Бруно тоже стремился к независимости, но поведение его было именно таким, о каком в глубине души только могут мечтать все родители: оно совсем не походило на поведение моих старших детей. Независимость не уводила его из дому, она только придавала ему уверенности. Сильный глуховатый голос этого высокого спокойного парня стал звучать тверже, он приезжал и уезжал один, так как часы наших занятий не совпадали, строго придерживался своего расписания, хоть и не любил, чтобы ему об этом напоминали.
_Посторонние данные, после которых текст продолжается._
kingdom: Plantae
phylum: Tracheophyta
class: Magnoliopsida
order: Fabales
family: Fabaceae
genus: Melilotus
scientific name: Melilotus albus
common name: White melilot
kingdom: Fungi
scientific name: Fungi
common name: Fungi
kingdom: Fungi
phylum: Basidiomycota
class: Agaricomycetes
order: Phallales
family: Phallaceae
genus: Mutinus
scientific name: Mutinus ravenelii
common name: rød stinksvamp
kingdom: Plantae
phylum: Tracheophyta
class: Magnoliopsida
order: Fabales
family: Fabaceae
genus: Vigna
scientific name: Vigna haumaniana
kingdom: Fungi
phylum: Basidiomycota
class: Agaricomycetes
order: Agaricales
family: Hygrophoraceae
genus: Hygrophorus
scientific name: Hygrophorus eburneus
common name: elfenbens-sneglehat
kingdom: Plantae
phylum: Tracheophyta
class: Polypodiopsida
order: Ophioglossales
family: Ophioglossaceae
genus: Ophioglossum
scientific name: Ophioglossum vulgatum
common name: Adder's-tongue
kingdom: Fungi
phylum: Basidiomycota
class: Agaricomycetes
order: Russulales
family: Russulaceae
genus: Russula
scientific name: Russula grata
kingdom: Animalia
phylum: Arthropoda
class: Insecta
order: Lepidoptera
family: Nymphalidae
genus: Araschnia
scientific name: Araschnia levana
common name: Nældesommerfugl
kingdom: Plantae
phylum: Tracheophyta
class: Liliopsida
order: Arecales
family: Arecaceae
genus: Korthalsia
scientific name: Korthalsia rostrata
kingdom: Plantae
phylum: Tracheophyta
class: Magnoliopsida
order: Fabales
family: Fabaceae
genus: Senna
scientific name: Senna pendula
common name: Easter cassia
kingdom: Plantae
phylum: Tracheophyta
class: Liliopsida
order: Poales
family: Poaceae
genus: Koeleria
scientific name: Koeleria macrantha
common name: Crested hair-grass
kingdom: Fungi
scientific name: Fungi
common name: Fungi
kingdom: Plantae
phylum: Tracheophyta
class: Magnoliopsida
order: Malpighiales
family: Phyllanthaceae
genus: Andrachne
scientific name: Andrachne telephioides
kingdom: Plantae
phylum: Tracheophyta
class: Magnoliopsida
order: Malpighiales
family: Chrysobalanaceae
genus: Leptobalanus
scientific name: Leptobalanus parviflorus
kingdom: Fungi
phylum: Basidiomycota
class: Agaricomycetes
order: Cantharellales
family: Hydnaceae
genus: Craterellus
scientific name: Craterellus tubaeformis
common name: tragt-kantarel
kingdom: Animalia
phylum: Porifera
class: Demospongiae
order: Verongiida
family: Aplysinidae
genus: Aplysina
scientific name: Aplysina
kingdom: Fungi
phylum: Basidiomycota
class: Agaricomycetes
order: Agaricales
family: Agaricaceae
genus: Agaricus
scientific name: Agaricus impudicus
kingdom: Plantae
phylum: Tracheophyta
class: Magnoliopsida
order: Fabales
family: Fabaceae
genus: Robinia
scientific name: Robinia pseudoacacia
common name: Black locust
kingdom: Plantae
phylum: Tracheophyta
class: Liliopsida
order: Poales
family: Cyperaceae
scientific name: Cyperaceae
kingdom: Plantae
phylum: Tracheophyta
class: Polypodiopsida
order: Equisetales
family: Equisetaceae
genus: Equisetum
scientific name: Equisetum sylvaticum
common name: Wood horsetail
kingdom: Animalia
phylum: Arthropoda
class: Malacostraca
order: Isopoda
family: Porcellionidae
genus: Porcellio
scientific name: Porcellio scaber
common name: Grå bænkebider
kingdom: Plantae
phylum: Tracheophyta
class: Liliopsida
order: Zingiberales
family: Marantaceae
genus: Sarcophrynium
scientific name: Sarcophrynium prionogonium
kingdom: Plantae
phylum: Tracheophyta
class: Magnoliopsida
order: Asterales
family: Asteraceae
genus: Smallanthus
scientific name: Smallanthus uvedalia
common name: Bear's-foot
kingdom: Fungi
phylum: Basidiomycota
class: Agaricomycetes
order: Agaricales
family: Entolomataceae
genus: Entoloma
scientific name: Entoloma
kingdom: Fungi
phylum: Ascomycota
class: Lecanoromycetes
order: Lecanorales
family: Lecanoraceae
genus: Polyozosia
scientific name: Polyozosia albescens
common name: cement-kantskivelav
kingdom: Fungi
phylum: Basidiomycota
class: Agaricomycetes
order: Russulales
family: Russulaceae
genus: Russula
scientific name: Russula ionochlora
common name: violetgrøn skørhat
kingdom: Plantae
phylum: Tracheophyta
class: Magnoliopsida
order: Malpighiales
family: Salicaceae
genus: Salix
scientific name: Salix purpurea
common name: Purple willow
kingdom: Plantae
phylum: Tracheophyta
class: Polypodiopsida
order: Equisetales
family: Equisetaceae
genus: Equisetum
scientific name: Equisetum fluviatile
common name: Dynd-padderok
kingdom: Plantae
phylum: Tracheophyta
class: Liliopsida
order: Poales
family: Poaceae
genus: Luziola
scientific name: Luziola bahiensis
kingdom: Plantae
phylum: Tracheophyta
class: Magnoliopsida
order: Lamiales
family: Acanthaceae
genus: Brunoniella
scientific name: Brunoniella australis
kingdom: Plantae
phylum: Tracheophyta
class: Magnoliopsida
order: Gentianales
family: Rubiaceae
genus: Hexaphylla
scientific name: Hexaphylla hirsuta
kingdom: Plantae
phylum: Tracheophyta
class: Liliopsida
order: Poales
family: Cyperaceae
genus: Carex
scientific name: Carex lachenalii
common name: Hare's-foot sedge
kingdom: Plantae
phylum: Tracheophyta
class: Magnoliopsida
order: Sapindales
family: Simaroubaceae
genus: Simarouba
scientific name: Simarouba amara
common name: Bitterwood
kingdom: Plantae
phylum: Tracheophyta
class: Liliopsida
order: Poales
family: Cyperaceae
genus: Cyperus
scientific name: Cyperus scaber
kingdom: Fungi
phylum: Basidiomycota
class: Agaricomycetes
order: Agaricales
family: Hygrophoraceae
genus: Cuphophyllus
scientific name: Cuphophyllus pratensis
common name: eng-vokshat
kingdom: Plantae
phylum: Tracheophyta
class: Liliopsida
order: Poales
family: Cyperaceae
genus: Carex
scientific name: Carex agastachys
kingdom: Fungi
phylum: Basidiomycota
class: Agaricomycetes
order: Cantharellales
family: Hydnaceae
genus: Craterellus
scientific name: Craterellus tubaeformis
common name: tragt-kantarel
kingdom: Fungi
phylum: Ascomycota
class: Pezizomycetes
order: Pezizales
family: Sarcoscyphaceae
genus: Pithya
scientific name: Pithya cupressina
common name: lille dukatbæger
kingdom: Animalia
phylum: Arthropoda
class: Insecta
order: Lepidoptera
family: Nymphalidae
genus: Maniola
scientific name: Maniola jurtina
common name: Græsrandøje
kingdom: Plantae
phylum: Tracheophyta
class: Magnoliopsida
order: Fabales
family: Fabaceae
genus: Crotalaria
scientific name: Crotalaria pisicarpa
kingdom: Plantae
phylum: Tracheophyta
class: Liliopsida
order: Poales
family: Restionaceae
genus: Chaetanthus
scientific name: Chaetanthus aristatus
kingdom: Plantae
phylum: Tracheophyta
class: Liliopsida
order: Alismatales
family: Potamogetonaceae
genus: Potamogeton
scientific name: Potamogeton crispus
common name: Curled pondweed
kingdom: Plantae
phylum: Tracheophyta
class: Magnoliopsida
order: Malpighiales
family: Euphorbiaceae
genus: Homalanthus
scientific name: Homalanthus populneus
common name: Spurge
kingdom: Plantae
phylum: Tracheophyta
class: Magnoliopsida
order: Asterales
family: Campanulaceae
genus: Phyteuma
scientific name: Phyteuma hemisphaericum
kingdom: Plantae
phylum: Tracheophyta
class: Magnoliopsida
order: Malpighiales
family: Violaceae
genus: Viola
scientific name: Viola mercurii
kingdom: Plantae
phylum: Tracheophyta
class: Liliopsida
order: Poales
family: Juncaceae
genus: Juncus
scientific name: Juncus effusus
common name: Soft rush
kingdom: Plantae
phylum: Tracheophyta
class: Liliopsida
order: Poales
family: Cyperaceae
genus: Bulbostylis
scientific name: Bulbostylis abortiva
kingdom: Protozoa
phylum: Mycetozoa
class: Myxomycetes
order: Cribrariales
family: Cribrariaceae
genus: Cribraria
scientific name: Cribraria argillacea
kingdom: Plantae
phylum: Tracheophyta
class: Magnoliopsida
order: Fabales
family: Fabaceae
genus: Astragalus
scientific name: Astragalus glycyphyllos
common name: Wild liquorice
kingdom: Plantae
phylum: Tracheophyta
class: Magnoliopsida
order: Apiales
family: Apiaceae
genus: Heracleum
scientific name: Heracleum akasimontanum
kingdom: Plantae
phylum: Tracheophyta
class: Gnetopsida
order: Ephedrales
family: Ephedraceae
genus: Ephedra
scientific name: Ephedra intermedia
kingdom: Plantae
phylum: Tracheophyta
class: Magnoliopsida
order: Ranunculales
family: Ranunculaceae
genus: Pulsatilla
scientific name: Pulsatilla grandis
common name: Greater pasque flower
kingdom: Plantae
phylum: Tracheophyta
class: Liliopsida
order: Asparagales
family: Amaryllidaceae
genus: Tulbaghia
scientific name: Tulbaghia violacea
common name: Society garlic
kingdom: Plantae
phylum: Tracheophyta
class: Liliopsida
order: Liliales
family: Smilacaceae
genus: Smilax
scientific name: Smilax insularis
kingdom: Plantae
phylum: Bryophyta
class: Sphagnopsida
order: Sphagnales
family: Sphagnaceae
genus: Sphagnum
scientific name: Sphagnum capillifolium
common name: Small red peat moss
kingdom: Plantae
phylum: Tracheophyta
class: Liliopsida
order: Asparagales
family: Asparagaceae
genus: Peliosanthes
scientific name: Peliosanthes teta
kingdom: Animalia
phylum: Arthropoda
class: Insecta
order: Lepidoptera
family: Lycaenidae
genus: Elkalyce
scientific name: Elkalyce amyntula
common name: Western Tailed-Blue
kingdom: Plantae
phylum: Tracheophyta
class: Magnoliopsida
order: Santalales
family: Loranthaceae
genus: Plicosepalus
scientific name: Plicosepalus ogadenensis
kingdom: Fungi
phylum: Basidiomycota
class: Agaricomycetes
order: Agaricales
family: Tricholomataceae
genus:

В девять часов, в то время, когда мои ученики, мямля, отвечали мне правило латинской грамматики со стр. 157 (Водуан, помолчите немного, Дюбрей, положите руки на парту), я думал, сидя за своим столом: «Сейчас у него начинаются лекции. Сегодня первые часы — политическая экономия. А в десять часов — гражданское право». И я снисходительно выслушивал жалкое бормотанье какого-нибудь Армандена или Бироле. В одиннадцать, выходя из класса, я размышлял: «Лекция кончилась. В его распоряжении целый час. Если бы мы жили в Париже, он позавтракал бы дома со мной, вместо того чтобы болтаться без дела в ожидании той минуты, когда он сможет протянуть кассирше студенческой столовой голубой талон своего абонемента». Я не очень любил это время.
Однако он почти все вечера проводил дома. Обыкновенно я заставал его за чтением истории права; он поднимал голову и спрашивал, произнося слова в нос:
— Lex receswinida…[9] Тебе что-нибудь говорит это имя: король Рекесвинт?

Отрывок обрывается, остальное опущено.